Returns: dict with keys domain (str), accuracy (float), n_samples (int).


MMD vs LMMD

MMD LMMD
What is aligned Global marginals p(z) Per-class conditionals p(z \| y=c)
Source supervision Not used in DA loss One-hot labels weight the kernel
Target labels Not needed Soft pseudo-labels from model predictions
Risk Negative transfer if class structure differs Requires reasonable pseudo-labels
num_classes parameter Not required Required

LMMD typically outperforms global MMD when the source and target class structures are well-separated, because it avoids matching source class A features to target class B features.


LMMDLoss

The raw LMMD module, exposed for use in custom training loops.

from shiftkit.methods import LMMDLoss

lmmd = LMMDLoss(num_classes=10, sigmas=[0.1, 1.0, 5.0, 10.0, 50.0])

# y_tgt_prob: softmax predictions for target batch, shape (n_t, C)
with torch.no_grad():
    y_tgt_prob = torch.softmax(model.classify(model.encode(x_tgt)), dim=1)

loss = lmmd(z_src, z_tgt, y_src, y_tgt_prob)   # scalar tensor

Constructor

Parameter Type Default Description
num_classes int Number of classes C
sigmas list[float] \| None None Kernel bandwidths; defaults to [0.1, 1.0, 5.0, 10.0, 50.0]

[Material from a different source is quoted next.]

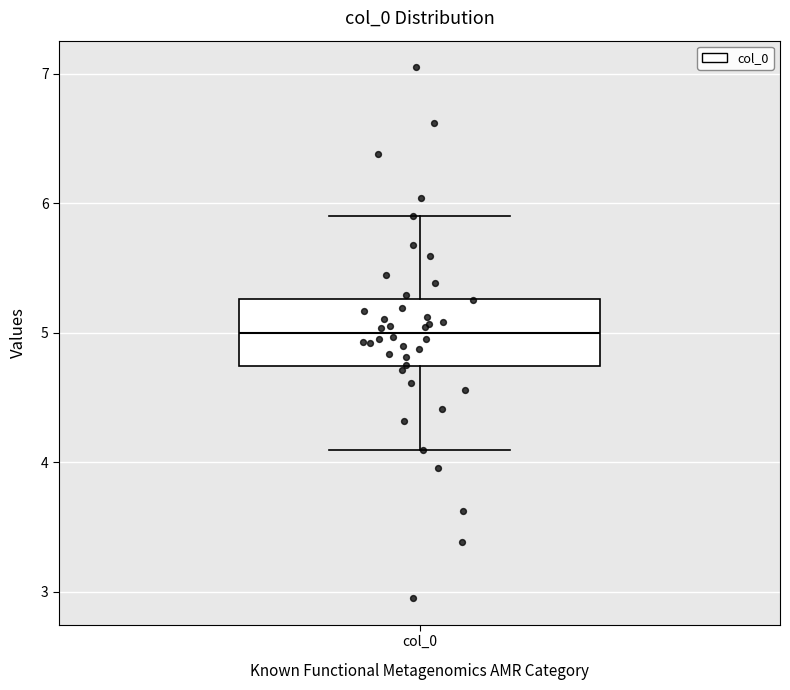

Where does the lower whisker of the box for col_0 end on the y-axis? The values are not printed on the chart, so give them approximately, as read against the axis.

4.1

forward(z_src, z_tgt, y_src, y_tgt_prob)

Parameter Type Description
z_src Tensor (n_s, d) Source latent vectors
z_tgt Tensor (n_t, d) Target latent vectors
y_src Tensor (n_s,) Source ground-truth labels (long)
y_tgt_prob Tensor (n_t, C) Target softmax probabilities

Returns: Scalar LMMD loss averaged over C classes.